Die übrigen zehn Einheiten des Kompressors wurden zum Flughafen Frankfurt Hahn transportiert und dort in eine Boeing 747 Cargo verladen. Auch dieses Frachtflugzeug rangiert in Bezug auf die Nutzlast unter den zehn größten der Welt.

Die Aufgabe von BigMover Hegmann war nach dem Start der fliegenden Superlative in Richtung Kairo – als Zwischenstopp zum Auftanken – ausgeführt. Zweieinhalb Monate Planungsvorlauf und Ausführung waren damit beendet, Planungsbeginn war bereits im Januar 2016. Allein die Korrespondenzen des aus Hegmann-Perspektive ausschließlich innerdeutschen Projektes füllen einen kompletten Aktenordner. Sie beziehen sich vorwiegend auf notwendige behördliche Genehmigungen sowie das Thema Ladungssicherung. Zeitliche Projektdauer und die Menge an Planungsdetails vermitteln eindrücklich, wie umfassend die Leistungen eines Schwertransporteurs heutzutage sein können, auch wenn letztlich ‚nur‘ die Komponente einer Großanlage innerhalb Deutschlands zu bewegen ist.

Endgültiger Bestimmungsort des vielteiligen Gaskompressors war dann Abu Dhabi. Die Kompressoren steuern die Injektion von Gas in Fernleitungen unter Hochdruck. Daher sind sie, wie die Antonov selbst, ebenfalls komplizierte Hochleistungsgeräte.
„Wir freuen uns über derartige Projekte.
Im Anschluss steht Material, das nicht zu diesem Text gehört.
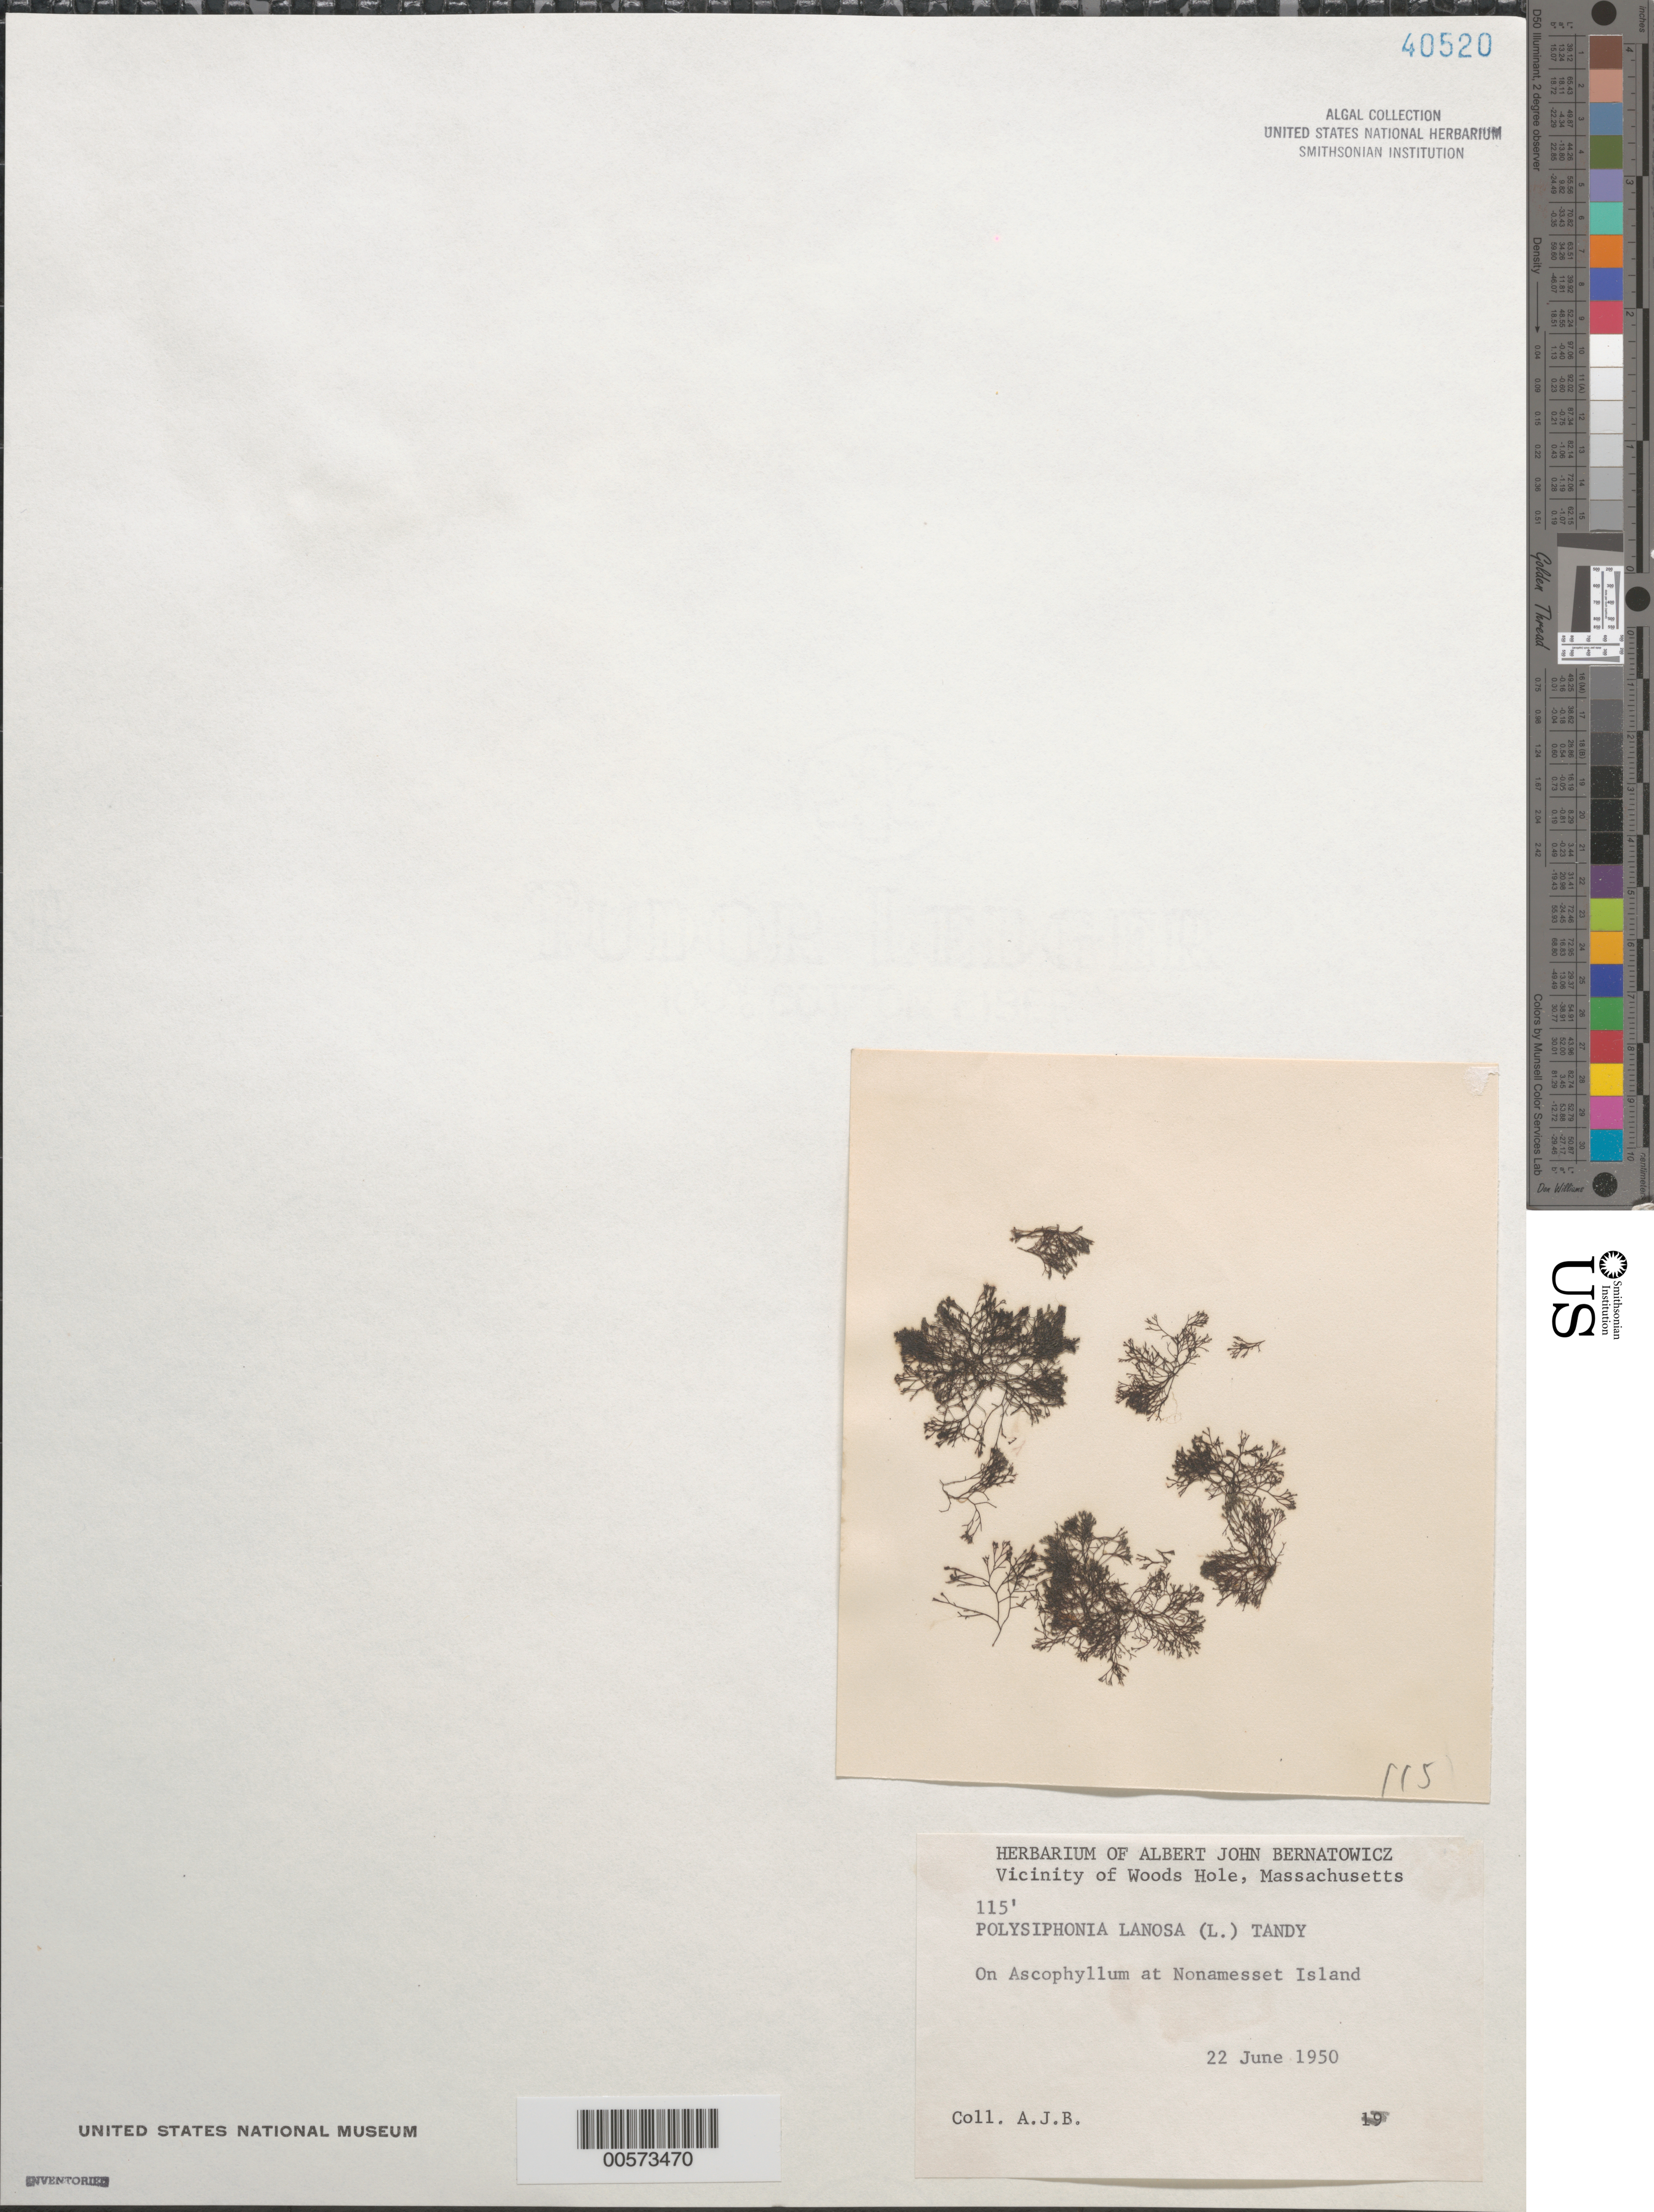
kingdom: Plantae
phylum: Rhodophyta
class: Florideophyceae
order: Ceramiales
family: Rhodomelaceae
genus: Vertebrata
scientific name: Vertebrata lanosa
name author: (L.) T.A. Chr.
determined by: Algae name updating Project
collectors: A. Bernatowicz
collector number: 115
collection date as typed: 22 Jun 1950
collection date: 1950-06-22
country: United States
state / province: Massachusetts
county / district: Dukes County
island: Nonamesset Island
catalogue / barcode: US 40520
Daran lässt sich praktisch aufzeigen, wie solide wir komplette Teile von Großprojekten abwickeln können; wie wir unseren Kunden, die zum Teil immens große Aufgaben international stemmen, zuverlässig ganze Projektteile aus einer komplizierten Prozesskette abnehmen können. Damit sind wir mehr als Transporteure, wir sind Problemlöser. Das macht uns auch ein bisschen stolz“, so Schwittek nach getaner Arbeit.